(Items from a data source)
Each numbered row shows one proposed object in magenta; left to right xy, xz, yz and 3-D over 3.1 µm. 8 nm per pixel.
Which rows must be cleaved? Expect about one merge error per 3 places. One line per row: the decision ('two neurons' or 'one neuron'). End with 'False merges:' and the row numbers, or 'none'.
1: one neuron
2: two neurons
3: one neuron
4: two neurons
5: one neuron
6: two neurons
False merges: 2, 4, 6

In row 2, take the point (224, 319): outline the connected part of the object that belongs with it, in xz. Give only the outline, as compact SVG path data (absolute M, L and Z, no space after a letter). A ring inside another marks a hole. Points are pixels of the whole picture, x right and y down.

__What to work on__. Set down the data exactly.

__Solved problem__.
Each numbered row shows one proposed object in magenta; left to right xy, xz, yz and 3-D over 3.1 µm. 8 nm per pixel.
Which rows must be cleaved? Expect about one merge error per 3 places. One line per row: the decision ('two neurons' or 'one neuron'). End with 'False merges:' and the row numbers, or 'none'.
1: one neuron
2: two neurons
3: one neuron
4: two neurons
5: one neuron
6: two neurons
False merges: 2, 4, 6

In row 2, take the point (224, 319): outline the connected part of the object that belongs with it, in xz. Give only the outline, as compact SVG path data (absolute M, L and Z, no space after a letter). A ring inside another marks a hole. Points are pixels of the whole picture, x right and y down.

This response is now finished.